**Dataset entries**
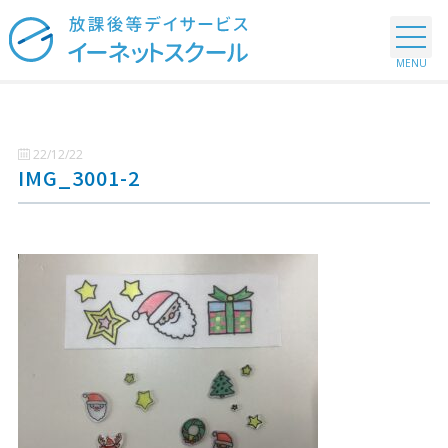
22/12/22
IMG_3001-2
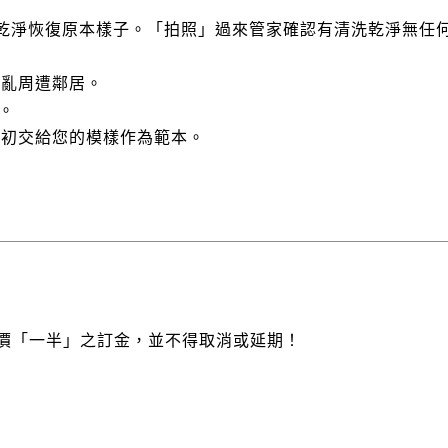
刷洗乾淨恢復原本樣子。「拍照」過來管家確認有清洗乾淨無任
免擾亂周遭鄰居。
)。
最初交給您的模樣作為範本。
房價「一半」之訂金，並不得取消或延期！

**Brief**
Every record is to be restated word for word, with the pictures left out.

**Exercise response**
22/12/22
IMG_3001-2
刷洗乾淨恢復原本樣子。「拍照」過來管家確認有清洗乾淨無任
免擾亂周遭鄰居。
)。
最初交給您的模樣作為範本。
房價「一半」之訂金，並不得取消或延期！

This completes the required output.